Adobe takes on deceptive image manipulation with AI tools
Image credit: Dreamstime
Adobe – the company whose Photoshop software is synonymous with image manipulation – has developed a neural network capable of identifying regions of images that have been altered.
“People edit images to achieve new heights of artistic expression, to preserve our history and even to find missing children,” Adobe said in a statement. “On the flipside, some people use these powerful tools to “doctor” photos for deceptive purposes.”
In particular, there have been concerns about the ease and irresponsibility with which films and photographs can be edited using machine-learning tools that allow anybody to create highly convincing fake images or 'deepfakes'. For instance, automated lip syncing could make an honest politician appear to be caught on film saying something inappropriate, untrue or offensive, whereas the proliferation of pornographic hoaxes (created by superimposing one person’s face onto another's body) has led MPs to discuss specifically criminalising the creation of explicit manipulated images.
Now, Adobe has proposed a set of machine learning tools that could eventually be used to tackle the rise of realistic manipulated images by identifying manipulated regions.
Adobe decided to train its neural network to distinguish between several common approaches to manipulation: splicing (combining different parts of images), copy-move (moving or multiplying items within an image) and removing (entirely removing an item from an image).
“Each of these techniques tend to leave certain artefacts, such as strong contrast edges, deliberately smoothed areas or different noise patterns,” said Dr Vlad Morariu, senior research scientist at Adobe.
The neural network was trained using tens of thousands of manipulated images as examples. It learnt to identify patterns associated with 'tampering artefacts' such as strong contrast differences or unnatural boundaries, and to compare the noise inconsistency between real and tampered regions of an image. Many cameras and photographs have characteristic noise patterns, which makes it possible to identify when multiple images have been combined.
For instance, if image manipulation attached the upper body of a woman to a picture of a swimming fish to create a mermaid, there would likely be clues left at the boundaries around the human upper body, perhaps in hidden layers, as well as incongruous noise patterns.

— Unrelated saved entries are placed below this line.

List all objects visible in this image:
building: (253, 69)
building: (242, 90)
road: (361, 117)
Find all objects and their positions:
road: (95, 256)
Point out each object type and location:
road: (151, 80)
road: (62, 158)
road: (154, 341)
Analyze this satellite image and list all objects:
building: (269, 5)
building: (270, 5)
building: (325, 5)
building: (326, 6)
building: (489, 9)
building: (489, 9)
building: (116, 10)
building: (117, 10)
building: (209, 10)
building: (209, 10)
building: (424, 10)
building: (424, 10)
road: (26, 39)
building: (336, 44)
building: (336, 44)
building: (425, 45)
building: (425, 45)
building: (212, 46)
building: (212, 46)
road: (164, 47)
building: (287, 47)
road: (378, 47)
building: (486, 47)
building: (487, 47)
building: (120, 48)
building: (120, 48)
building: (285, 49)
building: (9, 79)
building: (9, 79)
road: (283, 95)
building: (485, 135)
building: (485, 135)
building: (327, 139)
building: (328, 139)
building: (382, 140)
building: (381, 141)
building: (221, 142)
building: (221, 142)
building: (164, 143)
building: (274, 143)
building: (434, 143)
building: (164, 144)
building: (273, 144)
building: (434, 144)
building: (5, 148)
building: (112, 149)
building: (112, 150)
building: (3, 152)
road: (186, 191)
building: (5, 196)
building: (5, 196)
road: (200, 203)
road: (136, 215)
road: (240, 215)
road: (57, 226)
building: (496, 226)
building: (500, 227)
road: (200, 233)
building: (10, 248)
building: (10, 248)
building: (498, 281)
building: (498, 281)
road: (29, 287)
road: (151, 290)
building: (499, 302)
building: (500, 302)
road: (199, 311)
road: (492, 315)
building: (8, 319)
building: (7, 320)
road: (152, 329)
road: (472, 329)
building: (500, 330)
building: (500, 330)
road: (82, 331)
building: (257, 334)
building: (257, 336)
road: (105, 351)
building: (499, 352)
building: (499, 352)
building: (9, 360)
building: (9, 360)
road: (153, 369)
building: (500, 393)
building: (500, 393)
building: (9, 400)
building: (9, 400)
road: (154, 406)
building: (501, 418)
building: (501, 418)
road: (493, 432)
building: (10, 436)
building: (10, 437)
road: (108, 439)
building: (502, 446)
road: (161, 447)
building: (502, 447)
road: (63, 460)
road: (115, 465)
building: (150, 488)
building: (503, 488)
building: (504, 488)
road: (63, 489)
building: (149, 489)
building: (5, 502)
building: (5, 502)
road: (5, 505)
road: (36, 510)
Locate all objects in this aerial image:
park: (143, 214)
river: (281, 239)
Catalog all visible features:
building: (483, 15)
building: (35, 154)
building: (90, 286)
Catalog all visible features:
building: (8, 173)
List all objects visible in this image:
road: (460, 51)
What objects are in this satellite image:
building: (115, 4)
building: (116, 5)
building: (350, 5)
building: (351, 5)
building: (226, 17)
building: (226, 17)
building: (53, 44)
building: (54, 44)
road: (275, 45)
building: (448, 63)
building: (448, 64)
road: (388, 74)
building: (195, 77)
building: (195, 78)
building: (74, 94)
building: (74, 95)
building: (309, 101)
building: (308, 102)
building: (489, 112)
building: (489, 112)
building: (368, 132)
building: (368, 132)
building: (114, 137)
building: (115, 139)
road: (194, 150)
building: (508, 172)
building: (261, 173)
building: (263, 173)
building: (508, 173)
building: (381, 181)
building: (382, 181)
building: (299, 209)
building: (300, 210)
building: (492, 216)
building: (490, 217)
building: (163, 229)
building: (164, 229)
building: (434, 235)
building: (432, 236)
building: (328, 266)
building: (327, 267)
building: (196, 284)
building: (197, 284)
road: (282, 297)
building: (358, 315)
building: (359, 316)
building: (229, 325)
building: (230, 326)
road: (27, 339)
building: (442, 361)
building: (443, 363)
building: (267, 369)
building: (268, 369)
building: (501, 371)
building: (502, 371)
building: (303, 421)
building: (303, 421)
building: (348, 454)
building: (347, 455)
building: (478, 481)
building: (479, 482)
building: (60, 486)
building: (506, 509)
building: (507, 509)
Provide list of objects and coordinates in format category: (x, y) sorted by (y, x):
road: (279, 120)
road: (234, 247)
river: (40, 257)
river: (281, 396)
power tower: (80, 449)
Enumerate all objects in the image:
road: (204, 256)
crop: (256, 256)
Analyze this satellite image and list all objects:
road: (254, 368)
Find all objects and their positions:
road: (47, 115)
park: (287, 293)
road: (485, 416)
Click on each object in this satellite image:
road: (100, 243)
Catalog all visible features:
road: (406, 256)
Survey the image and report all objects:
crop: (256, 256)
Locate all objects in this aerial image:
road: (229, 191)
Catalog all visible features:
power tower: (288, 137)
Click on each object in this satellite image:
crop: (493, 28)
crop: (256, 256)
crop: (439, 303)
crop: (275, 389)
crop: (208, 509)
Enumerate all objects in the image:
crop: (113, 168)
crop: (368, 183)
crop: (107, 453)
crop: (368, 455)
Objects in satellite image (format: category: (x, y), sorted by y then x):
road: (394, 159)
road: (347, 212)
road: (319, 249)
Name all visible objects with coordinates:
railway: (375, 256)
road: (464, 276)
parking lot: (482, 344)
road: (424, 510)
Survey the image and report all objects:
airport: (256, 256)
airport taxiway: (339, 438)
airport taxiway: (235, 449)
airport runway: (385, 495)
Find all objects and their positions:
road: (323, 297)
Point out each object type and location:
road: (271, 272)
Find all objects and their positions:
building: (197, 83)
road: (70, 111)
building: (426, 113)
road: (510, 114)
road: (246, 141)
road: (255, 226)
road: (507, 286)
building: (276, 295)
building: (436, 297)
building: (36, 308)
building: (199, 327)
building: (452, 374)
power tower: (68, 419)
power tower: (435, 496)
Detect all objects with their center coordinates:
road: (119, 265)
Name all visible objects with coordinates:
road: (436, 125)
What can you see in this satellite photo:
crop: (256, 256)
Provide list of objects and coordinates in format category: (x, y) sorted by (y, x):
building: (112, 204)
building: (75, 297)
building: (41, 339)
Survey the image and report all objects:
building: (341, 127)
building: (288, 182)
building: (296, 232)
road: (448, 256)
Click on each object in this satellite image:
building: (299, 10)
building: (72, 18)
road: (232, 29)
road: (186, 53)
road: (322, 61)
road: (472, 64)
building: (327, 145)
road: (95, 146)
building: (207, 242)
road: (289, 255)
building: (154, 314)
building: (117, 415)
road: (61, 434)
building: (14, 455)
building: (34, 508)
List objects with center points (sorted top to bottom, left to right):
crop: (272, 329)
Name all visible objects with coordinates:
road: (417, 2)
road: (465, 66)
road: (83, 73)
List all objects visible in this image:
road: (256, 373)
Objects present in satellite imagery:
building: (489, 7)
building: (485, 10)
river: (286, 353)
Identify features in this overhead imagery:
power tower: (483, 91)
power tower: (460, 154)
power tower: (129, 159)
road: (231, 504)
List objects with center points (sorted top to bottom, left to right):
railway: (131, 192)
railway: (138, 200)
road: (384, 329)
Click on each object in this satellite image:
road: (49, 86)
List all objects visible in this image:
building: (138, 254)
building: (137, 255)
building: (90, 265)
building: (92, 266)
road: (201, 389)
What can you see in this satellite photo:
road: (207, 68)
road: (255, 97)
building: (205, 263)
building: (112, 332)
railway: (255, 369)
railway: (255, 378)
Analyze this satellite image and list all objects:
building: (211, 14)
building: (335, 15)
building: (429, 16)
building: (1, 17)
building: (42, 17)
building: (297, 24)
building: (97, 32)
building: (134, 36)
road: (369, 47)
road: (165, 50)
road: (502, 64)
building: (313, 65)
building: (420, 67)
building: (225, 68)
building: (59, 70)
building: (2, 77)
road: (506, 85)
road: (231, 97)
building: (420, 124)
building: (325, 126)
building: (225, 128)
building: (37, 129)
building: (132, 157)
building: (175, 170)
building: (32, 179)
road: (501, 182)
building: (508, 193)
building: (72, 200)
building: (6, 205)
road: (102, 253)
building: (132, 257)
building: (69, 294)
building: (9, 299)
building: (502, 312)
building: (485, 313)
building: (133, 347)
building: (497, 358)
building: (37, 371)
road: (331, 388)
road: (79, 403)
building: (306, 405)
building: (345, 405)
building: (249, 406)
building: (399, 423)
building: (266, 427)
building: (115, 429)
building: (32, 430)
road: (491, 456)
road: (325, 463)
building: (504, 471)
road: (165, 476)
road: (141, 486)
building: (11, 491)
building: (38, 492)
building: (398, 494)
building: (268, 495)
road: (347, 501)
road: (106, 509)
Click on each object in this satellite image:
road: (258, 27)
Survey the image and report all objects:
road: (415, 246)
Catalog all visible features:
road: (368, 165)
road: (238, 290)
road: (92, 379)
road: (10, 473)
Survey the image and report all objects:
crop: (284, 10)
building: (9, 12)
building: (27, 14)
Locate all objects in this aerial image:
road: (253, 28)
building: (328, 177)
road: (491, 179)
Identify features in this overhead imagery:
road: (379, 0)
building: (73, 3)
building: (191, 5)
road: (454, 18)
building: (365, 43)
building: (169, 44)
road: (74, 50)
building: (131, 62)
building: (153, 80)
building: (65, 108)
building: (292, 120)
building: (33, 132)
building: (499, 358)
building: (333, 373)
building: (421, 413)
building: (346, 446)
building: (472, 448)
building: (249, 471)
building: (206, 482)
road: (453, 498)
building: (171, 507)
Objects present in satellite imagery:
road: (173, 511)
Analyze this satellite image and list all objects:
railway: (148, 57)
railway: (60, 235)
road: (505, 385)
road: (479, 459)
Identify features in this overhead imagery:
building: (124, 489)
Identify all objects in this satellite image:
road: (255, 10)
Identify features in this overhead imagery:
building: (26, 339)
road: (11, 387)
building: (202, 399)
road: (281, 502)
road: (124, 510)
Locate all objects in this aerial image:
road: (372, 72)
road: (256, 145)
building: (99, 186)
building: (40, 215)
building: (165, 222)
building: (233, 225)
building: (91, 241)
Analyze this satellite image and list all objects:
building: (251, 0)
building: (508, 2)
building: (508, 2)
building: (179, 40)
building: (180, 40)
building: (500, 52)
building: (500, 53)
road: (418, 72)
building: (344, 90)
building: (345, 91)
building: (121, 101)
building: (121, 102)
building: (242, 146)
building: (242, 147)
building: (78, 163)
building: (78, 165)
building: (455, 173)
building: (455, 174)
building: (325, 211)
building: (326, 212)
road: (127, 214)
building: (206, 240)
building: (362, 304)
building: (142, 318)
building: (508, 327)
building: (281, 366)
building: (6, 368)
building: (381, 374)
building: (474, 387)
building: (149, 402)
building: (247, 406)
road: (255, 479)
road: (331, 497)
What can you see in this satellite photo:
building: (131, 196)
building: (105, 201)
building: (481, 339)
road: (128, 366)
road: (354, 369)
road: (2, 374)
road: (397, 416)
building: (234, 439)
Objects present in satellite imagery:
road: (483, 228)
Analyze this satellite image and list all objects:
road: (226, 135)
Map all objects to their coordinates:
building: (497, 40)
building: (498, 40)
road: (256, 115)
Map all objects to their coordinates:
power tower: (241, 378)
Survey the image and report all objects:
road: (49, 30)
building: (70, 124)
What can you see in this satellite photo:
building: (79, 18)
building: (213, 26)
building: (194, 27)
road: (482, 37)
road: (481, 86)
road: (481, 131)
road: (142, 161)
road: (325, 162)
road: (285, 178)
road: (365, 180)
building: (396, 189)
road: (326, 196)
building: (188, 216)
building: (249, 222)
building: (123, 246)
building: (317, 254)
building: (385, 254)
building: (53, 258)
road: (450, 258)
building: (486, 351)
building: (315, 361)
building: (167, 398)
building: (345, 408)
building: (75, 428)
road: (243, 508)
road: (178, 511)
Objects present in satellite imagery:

Combining both skills, the neural network was able to perform well, identifying specific regions of pictures where the manipulation had taken place. The researchers will continue to work on the neural network, training it to spot cases of JPEG compression and other tampering artefacts.
This application is not available to customers and the neural network in its current form could not be deployed to identify deepfake images. However, the research is a step forwards towards automation of a key aspect of digital forensics by the company behind image manipulation.